• **Task to carry out**
Only the pictures are to be dropped; return all other data below exactly.

(Collected data)
──────────
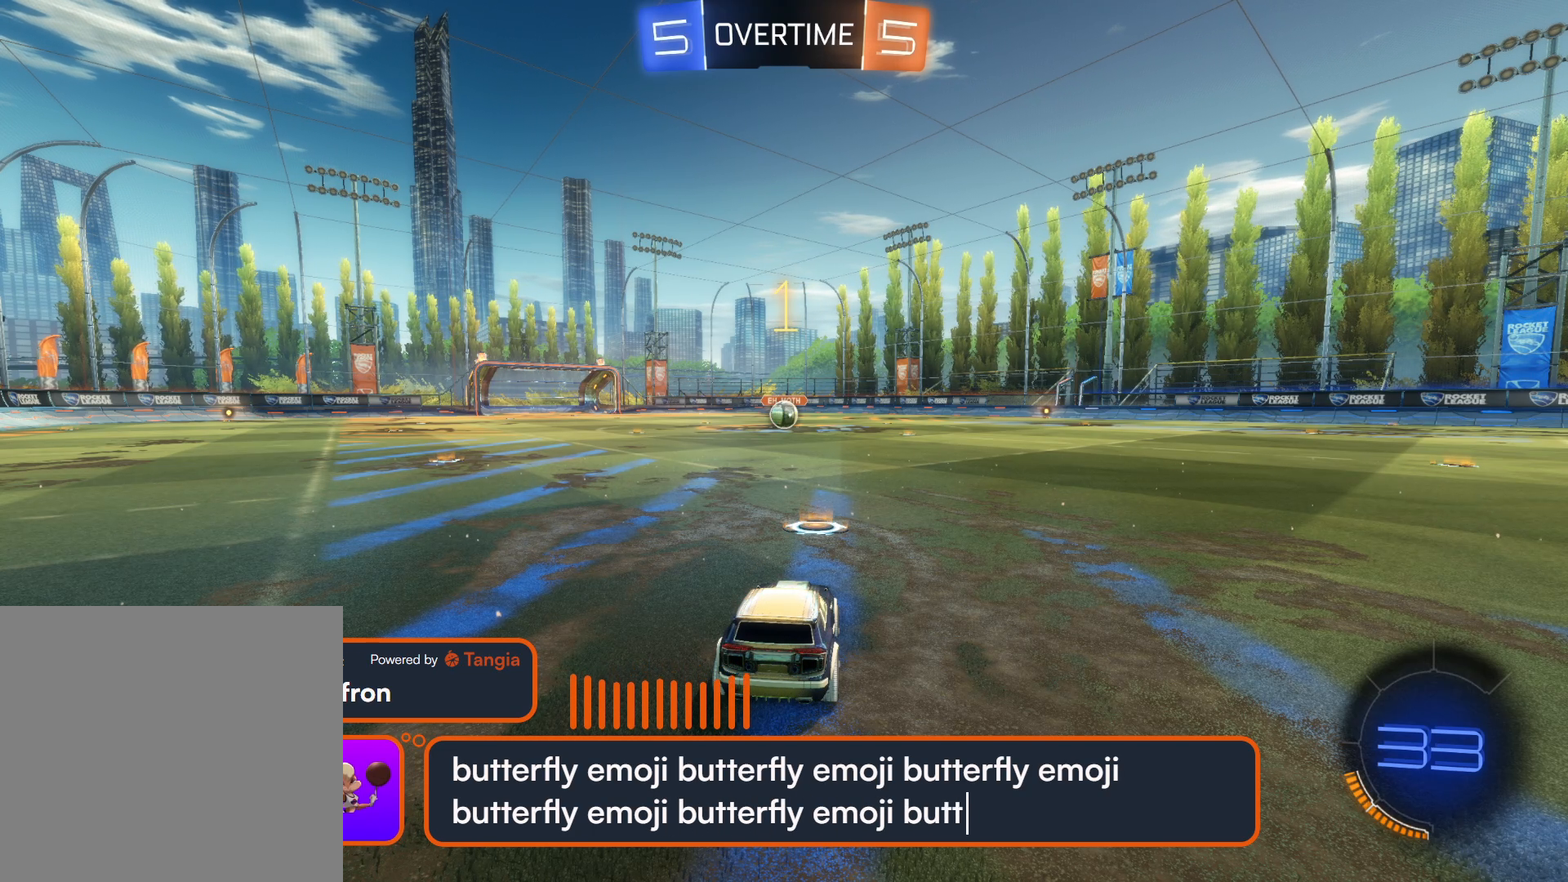
{"buttons": ["CIRCLE", "R2"], "left_stick": "center", "right_stick": "center", "events": []}
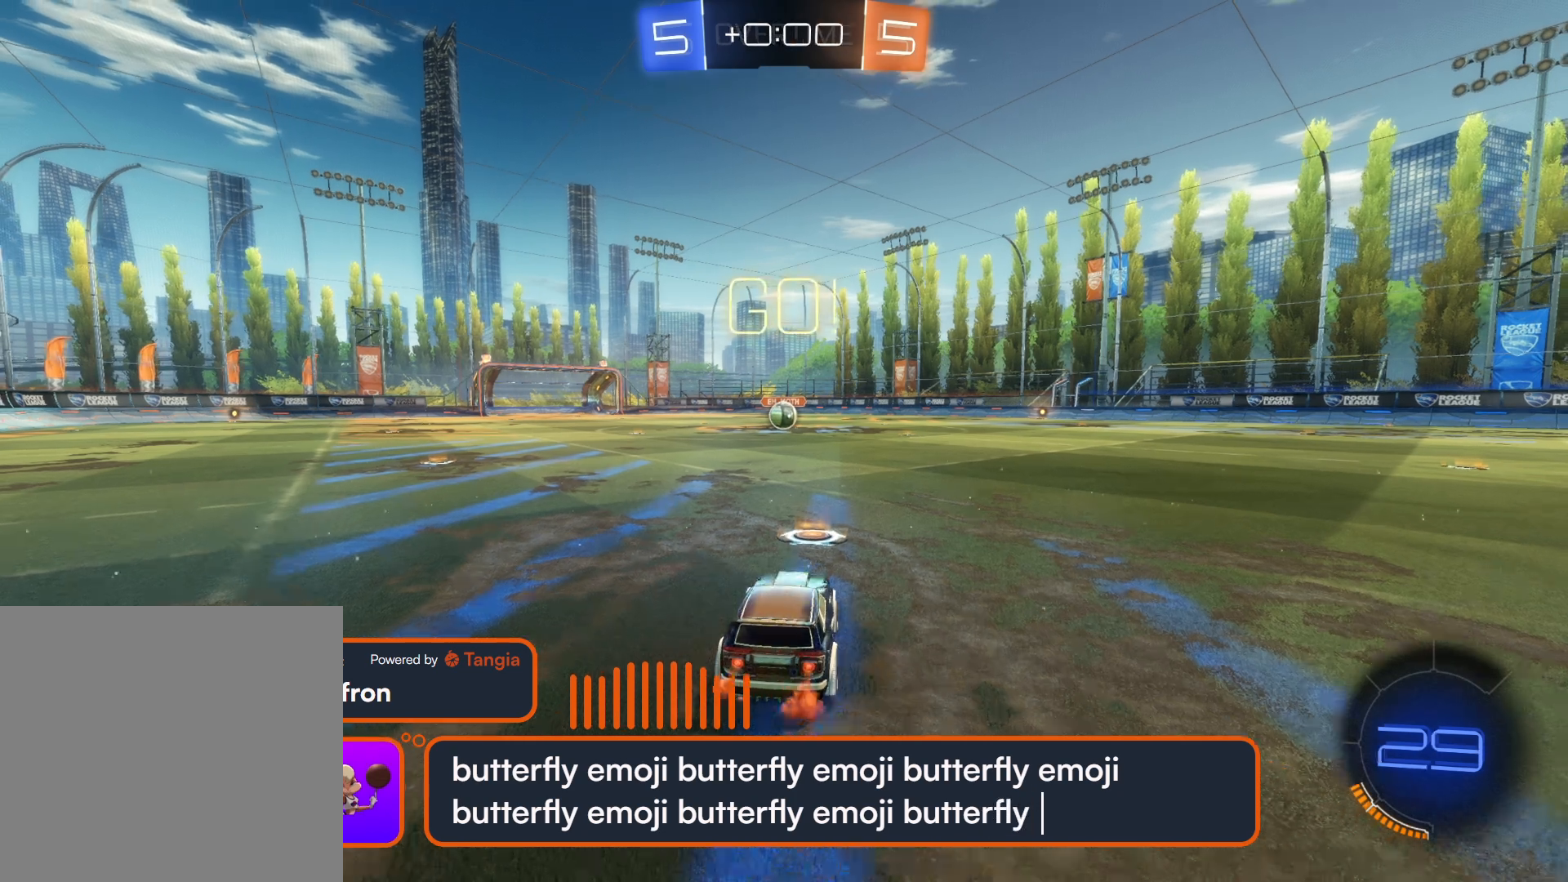
{"buttons": ["CIRCLE", "R2"], "left_stick": "center", "right_stick": "center", "events": []}
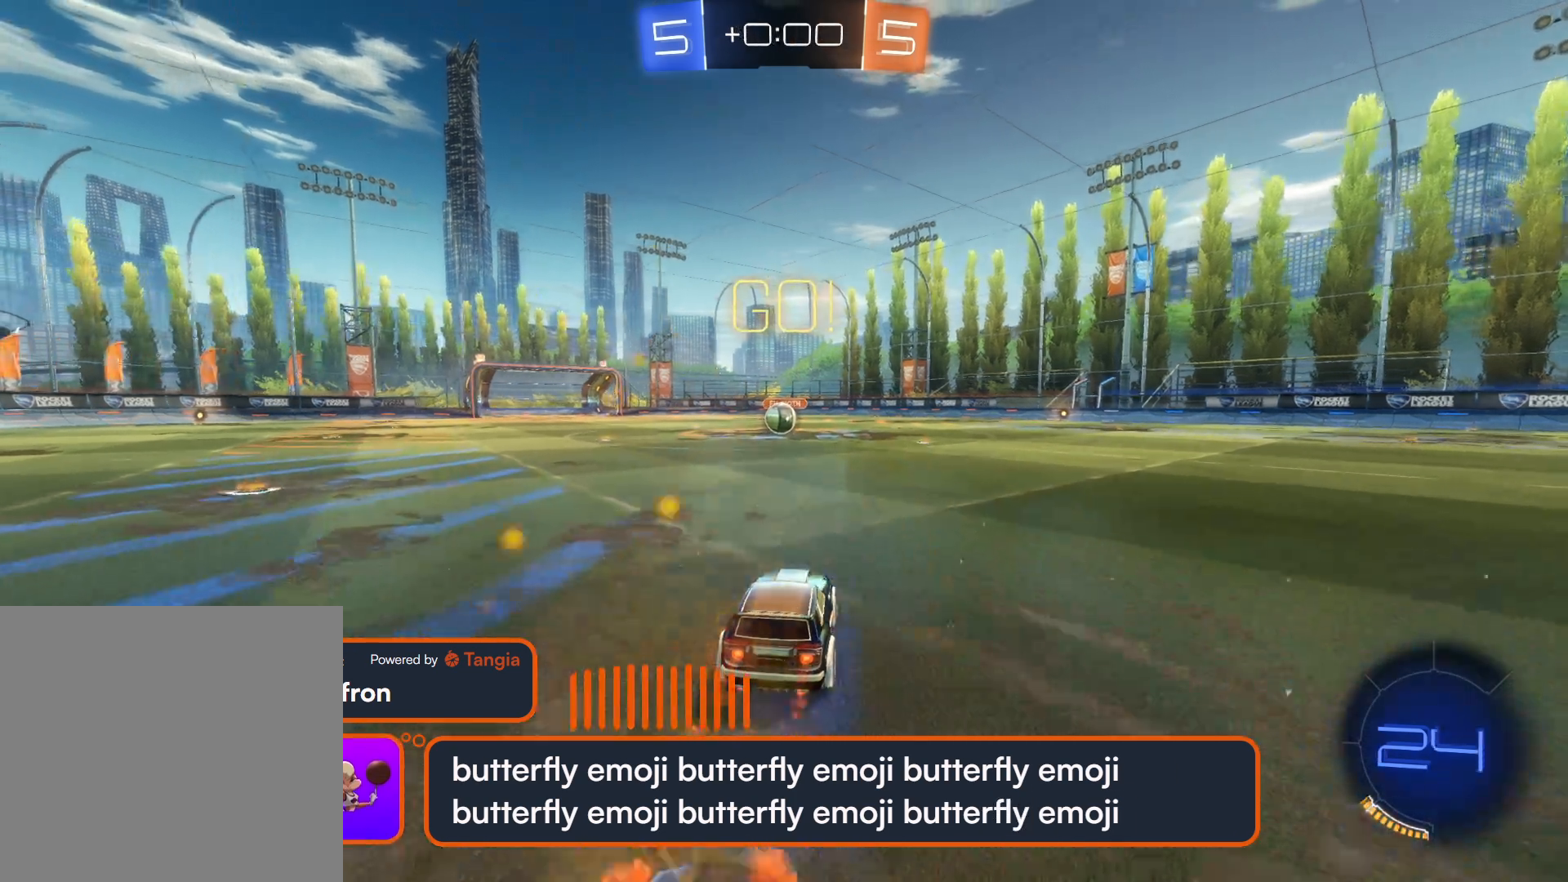
{"buttons": ["CIRCLE", "R2"], "left_stick": "center", "right_stick": "center", "events": []}
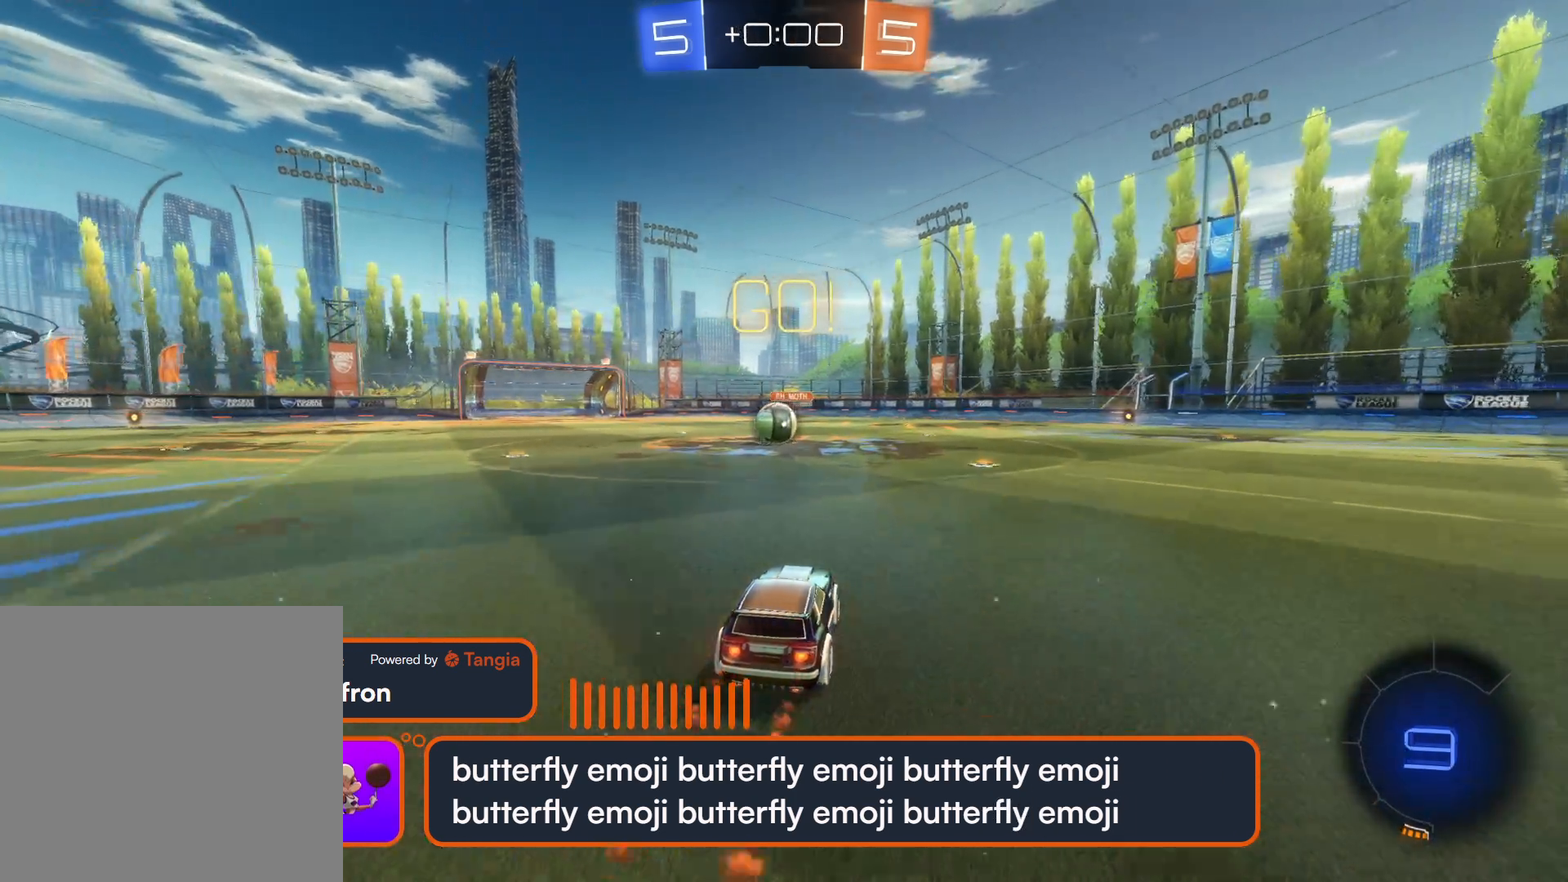
{"buttons": ["CIRCLE", "R2"], "left_stick": "center", "right_stick": "center", "events": [[33, "left_stick", "left"], [167, "left_stick", "center"]]}
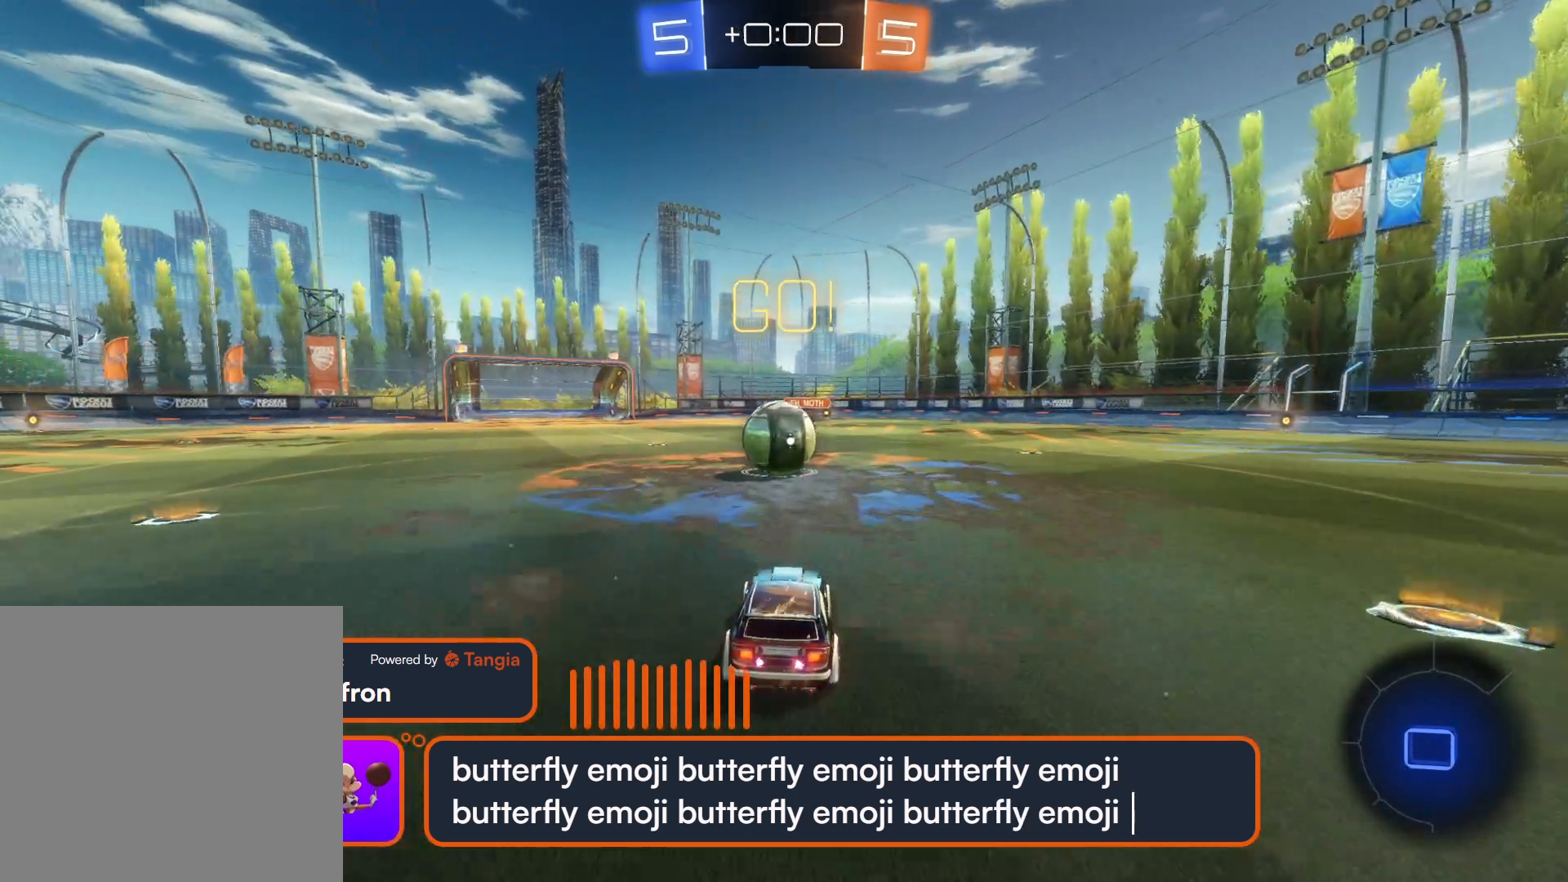
{"buttons": ["CIRCLE", "R2"], "left_stick": "left", "right_stick": "center", "events": [[50, "left_stick", "up-right"], [200, "left_stick", "up-left"], [250, "left_stick", "left"], [267, "L1", "down"], [400, "L1", "up"]]}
──────────
• **Solved exercise**
{"buttons": ["CIRCLE", "R2"], "left_stick": "center", "right_stick": "center", "events": []}
{"buttons": ["CIRCLE", "R2"], "left_stick": "center", "right_stick": "center", "events": []}
{"buttons": ["CIRCLE", "R2"], "left_stick": "center", "right_stick": "center", "events": []}
{"buttons": ["CIRCLE", "R2"], "left_stick": "center", "right_stick": "center", "events": [[33, "left_stick", "left"], [167, "left_stick", "center"]]}
{"buttons": ["CIRCLE", "R2"], "left_stick": "left", "right_stick": "center", "events": [[50, "left_stick", "up-right"], [200, "left_stick", "up-left"], [250, "left_stick", "left"], [267, "L1", "down"], [400, "L1", "up"]]}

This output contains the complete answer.